Stored data entries:
Start of Block
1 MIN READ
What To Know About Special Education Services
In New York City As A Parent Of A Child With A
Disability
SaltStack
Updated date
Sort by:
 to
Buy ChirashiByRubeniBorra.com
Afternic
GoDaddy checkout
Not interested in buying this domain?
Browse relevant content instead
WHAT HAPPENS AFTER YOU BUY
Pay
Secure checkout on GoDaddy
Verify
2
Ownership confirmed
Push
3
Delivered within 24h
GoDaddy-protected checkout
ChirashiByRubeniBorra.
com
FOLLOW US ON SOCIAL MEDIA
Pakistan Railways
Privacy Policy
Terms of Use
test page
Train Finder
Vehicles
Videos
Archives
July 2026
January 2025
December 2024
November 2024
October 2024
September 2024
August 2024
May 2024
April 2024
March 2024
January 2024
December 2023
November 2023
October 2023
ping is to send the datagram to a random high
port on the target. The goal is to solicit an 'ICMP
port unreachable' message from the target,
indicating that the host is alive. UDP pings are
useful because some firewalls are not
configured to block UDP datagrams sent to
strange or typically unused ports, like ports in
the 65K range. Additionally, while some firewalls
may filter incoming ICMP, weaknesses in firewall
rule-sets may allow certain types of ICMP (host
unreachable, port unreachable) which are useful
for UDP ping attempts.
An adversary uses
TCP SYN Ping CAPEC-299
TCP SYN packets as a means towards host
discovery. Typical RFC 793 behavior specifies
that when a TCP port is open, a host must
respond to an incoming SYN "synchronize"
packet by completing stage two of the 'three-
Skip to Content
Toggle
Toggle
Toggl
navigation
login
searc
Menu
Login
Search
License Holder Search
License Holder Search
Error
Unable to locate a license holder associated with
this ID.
End of Block
**WHAT THIS TASK INVOLVES:**
A word-for-word restatement of every record above is expected.

**ANSWER TO THIS PROBLEM:**
1 MIN READ
What To Know About Special Education Services
In New York City As A Parent Of A Child With A
Disability
SaltStack
Updated date
Sort by:
 to
Buy ChirashiByRubeniBorra.com
Afternic
GoDaddy checkout
Not interested in buying this domain?
Browse relevant content instead
WHAT HAPPENS AFTER YOU BUY
Pay
Secure checkout on GoDaddy
Verify
2
Ownership confirmed
Push
3
Delivered within 24h
GoDaddy-protected checkout
ChirashiByRubeniBorra.
com
FOLLOW US ON SOCIAL MEDIA
Pakistan Railways
Privacy Policy
Terms of Use
test page
Train Finder
Vehicles
Videos
Archives
July 2026
January 2025
December 2024
November 2024
October 2024
September 2024
August 2024
May 2024
April 2024
March 2024
January 2024
December 2023
November 2023
October 2023
ping is to send the datagram to a random high
port on the target. The goal is to solicit an 'ICMP
port unreachable' message from the target,
indicating that the host is alive. UDP pings are
useful because some firewalls are not
configured to block UDP datagrams sent to
strange or typically unused ports, like ports in
the 65K range. Additionally, while some firewalls
may filter incoming ICMP, weaknesses in firewall
rule-sets may allow certain types of ICMP (host
unreachable, port unreachable) which are useful
for UDP ping attempts.
An adversary uses
TCP SYN Ping CAPEC-299
TCP SYN packets as a means towards host
discovery. Typical RFC 793 behavior specifies
that when a TCP port is open, a host must
respond to an incoming SYN "synchronize"
packet by completing stage two of the 'three-
Skip to Content
Toggle
Toggle
Toggl
navigation
login
searc
Menu
Login
Search
License Holder Search
License Holder Search
Error
Unable to locate a license holder associated with
this ID.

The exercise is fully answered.